— START OF Document text —

Race and religion are hardly secondary issues in some conflicts.
It's been asserted that the defining issue in the post-Perestroika world is the demand for self-determination of the
one fourth of the world's population who are Muslims. Islam certainly had its glory years, but since the Industrial Revolution the Muslim world has been on the defensive against Christian Europe and now a relatively irreligious (by Islamic standards) hegemony of Europe, China, Japan, the Western Hemisphere and the Antipodes.
You really believe this shit, don't you?
If we do nothing but make jokes about each other's positions, this discussion will become pointless. Jung studied the same human behavior that your prophets studied. The difference was that he used science and came up with a paradigm that doesn't require an adult to remain in the same state of mind that allowed him to believe in Santa Claus.
Nonsense. Theism is belief in God, nothing more nothing less, that's what I've always used, and that's what I'm using now.
But you keep waffling about what "belief in God" means.

— END OF Document text —
— START OF Data extract —

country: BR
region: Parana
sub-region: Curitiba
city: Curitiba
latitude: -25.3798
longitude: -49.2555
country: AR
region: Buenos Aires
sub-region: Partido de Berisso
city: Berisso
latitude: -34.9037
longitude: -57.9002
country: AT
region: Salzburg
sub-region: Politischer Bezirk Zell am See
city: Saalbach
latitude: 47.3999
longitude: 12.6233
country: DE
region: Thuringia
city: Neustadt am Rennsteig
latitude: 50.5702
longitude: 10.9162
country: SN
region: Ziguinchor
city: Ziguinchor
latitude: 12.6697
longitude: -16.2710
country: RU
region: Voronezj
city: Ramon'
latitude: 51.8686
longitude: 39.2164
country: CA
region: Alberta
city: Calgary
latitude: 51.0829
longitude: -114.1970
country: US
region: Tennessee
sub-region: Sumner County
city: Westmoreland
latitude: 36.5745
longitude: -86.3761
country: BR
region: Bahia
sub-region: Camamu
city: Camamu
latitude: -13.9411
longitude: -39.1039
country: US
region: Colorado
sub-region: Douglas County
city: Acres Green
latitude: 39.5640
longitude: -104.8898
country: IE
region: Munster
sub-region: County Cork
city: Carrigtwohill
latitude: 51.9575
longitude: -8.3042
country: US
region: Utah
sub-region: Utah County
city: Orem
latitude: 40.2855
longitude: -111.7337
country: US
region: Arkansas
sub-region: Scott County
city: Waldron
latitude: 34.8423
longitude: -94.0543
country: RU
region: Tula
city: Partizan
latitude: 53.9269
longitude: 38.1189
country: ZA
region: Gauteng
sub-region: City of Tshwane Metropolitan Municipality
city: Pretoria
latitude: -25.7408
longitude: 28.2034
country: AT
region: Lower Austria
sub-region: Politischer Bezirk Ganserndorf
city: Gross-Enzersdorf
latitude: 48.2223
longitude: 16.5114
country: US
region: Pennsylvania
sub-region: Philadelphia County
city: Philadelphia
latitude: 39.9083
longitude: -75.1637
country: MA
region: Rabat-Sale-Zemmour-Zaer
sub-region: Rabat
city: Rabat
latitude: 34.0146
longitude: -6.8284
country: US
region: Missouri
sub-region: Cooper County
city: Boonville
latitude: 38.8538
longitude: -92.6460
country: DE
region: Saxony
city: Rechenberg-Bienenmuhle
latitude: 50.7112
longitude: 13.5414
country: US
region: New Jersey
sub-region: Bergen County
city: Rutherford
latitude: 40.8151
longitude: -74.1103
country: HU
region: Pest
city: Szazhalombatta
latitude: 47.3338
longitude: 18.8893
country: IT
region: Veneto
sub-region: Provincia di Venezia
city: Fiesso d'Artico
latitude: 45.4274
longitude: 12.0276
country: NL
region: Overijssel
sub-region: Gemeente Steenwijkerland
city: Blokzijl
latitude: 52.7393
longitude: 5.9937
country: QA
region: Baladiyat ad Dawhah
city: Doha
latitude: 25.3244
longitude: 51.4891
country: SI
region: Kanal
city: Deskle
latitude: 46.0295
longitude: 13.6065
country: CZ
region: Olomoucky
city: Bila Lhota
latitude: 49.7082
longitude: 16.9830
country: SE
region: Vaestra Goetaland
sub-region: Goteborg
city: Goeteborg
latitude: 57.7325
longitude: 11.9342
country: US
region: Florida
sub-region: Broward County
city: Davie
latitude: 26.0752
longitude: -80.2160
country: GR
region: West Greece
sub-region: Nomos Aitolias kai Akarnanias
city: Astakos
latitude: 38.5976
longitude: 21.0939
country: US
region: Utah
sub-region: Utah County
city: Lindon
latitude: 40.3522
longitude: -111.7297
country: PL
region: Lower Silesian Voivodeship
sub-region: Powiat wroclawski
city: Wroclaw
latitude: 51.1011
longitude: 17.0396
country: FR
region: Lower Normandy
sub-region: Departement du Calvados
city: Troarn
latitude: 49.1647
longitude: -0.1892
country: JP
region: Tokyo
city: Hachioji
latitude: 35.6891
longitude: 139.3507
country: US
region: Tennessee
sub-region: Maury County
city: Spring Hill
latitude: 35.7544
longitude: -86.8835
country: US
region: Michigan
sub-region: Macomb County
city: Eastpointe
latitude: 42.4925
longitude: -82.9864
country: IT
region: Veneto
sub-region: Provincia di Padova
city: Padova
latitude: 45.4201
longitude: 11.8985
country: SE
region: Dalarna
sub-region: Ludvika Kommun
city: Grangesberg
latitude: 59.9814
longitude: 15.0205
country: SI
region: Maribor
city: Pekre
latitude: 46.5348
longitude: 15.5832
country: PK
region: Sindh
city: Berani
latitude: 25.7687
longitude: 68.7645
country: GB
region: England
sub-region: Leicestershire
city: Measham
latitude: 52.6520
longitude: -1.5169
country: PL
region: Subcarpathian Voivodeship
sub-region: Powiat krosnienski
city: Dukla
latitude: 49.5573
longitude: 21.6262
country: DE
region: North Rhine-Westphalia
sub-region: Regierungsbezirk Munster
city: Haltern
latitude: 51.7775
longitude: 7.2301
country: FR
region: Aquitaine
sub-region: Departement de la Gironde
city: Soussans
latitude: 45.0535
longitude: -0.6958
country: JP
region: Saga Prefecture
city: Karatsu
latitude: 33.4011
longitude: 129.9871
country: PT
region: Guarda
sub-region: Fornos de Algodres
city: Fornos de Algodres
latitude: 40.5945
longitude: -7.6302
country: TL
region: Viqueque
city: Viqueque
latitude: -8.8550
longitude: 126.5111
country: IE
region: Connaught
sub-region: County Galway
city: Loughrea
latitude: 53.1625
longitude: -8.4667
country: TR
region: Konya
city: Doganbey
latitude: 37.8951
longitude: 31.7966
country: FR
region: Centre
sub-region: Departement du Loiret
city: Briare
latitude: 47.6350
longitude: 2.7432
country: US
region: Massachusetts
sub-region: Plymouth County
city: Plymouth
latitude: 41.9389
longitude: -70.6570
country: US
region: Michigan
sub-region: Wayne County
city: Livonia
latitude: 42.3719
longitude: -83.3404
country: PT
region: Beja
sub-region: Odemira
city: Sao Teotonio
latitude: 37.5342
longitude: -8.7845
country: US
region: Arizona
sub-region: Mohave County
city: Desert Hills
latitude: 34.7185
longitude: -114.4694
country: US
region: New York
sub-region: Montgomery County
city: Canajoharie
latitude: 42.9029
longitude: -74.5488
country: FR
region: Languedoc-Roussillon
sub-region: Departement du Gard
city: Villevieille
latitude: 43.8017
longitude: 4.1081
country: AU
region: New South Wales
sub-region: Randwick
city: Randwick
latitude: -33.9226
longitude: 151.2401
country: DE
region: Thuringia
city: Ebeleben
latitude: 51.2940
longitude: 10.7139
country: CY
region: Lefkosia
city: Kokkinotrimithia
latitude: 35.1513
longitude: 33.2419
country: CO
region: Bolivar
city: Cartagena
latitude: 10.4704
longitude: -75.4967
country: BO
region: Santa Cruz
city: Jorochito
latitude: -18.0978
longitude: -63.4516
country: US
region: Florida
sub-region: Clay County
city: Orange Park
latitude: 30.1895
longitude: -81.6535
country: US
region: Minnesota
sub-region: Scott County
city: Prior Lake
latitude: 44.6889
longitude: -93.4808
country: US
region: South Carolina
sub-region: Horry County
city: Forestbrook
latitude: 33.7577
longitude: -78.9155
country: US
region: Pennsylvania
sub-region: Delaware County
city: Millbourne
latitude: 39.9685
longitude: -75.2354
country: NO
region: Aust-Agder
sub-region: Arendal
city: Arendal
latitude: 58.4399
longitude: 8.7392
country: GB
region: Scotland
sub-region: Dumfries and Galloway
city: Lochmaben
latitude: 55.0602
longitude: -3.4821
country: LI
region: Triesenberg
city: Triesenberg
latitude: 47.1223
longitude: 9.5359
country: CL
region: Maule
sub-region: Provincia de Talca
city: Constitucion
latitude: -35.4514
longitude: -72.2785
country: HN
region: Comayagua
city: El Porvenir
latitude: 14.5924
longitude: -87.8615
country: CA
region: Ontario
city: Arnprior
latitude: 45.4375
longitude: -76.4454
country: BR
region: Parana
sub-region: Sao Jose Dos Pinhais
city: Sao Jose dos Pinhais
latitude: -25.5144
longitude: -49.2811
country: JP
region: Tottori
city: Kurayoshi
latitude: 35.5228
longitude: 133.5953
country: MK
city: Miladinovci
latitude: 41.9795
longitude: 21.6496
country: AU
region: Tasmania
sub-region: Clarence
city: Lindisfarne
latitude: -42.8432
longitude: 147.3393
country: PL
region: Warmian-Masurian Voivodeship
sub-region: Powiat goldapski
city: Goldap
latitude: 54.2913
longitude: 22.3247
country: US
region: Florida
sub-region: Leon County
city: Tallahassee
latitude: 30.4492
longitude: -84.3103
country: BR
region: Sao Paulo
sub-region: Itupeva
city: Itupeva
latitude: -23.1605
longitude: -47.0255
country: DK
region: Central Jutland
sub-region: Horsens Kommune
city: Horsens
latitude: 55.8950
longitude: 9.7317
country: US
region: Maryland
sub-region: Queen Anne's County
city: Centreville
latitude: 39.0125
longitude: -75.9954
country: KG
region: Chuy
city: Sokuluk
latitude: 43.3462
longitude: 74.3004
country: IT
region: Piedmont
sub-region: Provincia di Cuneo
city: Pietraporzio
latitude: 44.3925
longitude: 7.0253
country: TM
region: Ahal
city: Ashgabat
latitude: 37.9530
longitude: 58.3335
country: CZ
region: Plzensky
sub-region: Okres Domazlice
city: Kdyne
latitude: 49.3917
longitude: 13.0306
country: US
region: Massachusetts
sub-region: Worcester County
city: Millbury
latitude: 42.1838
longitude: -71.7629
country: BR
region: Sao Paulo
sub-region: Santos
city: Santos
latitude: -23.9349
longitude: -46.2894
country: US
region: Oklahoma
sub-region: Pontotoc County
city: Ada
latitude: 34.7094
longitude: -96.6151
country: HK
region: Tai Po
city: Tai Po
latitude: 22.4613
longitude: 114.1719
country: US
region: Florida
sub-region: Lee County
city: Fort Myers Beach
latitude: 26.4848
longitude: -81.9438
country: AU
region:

— END OF Data extract —

Set problem 1
Copy the discussion on religion from "It's been asserted" to "in Santa Claus.", inclusive, swapping "Santa Claus" for "the Tooth Fairy".
Set problem 2
Answer these questions from the discussion on religion:
(a) What share of the world's population does it say is Muslim?
(b) Who does it say studied the same human behavior that the prophets studied?
(c) How does it define theism?
Set problem 3
Extend the discussion on religion, starting right after its final sentence.

Final result 1
It's been asserted that the defining issue in the post-Perestroika world is the demand for self-determination of the
one fourth of the world's population who are Muslims. Islam certainly had its glory years, but since the Industrial Revolution the Muslim world has been on the defensive against Christian Europe and now a relatively irreligious (by Islamic standards) hegemony of Europe, China, Japan, the Western Hemisphere and the Antipodes.
You really believe this shit, don't you?
If we do nothing but make jokes about each other's positions, this discussion will become pointless. Jung studied the same human behavior that your prophets studied. The difference was that he used science and came up with a paradigm that doesn't require an adult to remain in the same state of mind that allowed him to believe in the Tooth Fairy.

Final result 2
(a) One fourth.
(b) Jung.
(c) As belief in God, nothing more and nothing less.

Final result 3
So dictionary.com doesn't always win? At least when it comes to you guys.
The dictionary also has a more expansive definition of "believe." I'm not going to scroll to that website and quote it verbatim, but essentially in addition to believing in the existence of something/someone, one can also "believe" in its ability, honor, etc. So belief in God could also mean belief in God's intention to treat humans kindly (at least the ones who follow his religions), or belief in his ability to perform the feats necessary for that treatment, etc. But all of these subsidiary "beliefs" hinge on
belief in his existence. If God does not exist, he can hardly perform miracles or reward us for being kind to our neighbors.
When I say "I believe in Jerry Brown" (sorry, that's a totally lame example but it seems that all the people I really believed in are dead) of course I mean that I believe in his ability to help California recover (and I'm not sure I do but this is just for the sake of the example) and his honorable intention to do so.
But there is no controversy over his existence. No one is going to ask me why I believe he exists. This is not true of God.
So I still don't understand how the phrase "belief in God" could possibly not automatically include belief in his existence. And you still have not answered that question.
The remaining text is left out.